#### WHAT IS REQUIRED:
Reproduce every line of the listing below word for word, in the same order.
(Beginning of DATA FOR THIS EXERCISE)
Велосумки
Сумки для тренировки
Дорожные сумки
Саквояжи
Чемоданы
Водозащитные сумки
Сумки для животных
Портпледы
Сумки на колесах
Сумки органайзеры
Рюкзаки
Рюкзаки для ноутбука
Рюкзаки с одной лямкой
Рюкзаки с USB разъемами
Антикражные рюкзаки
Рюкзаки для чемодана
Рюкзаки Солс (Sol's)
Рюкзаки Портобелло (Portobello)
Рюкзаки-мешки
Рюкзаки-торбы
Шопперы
(End of DATA FOR THIS EXERCISE)
#### TASK RESULT:
Велосумки
Сумки для тренировки
Дорожные сумки
Саквояжи
Чемоданы
Водозащитные сумки
Сумки для животных
Портпледы
Сумки на колесах
Сумки органайзеры
Рюкзаки
Рюкзаки для ноутбука
Рюкзаки с одной лямкой
Рюкзаки с USB разъемами
Антикражные рюкзаки
Рюкзаки для чемодана
Рюкзаки Солс (Sol's)
Рюкзаки Портобелло (Portobello)
Рюкзаки-мешки
Рюкзаки-торбы
Шопперы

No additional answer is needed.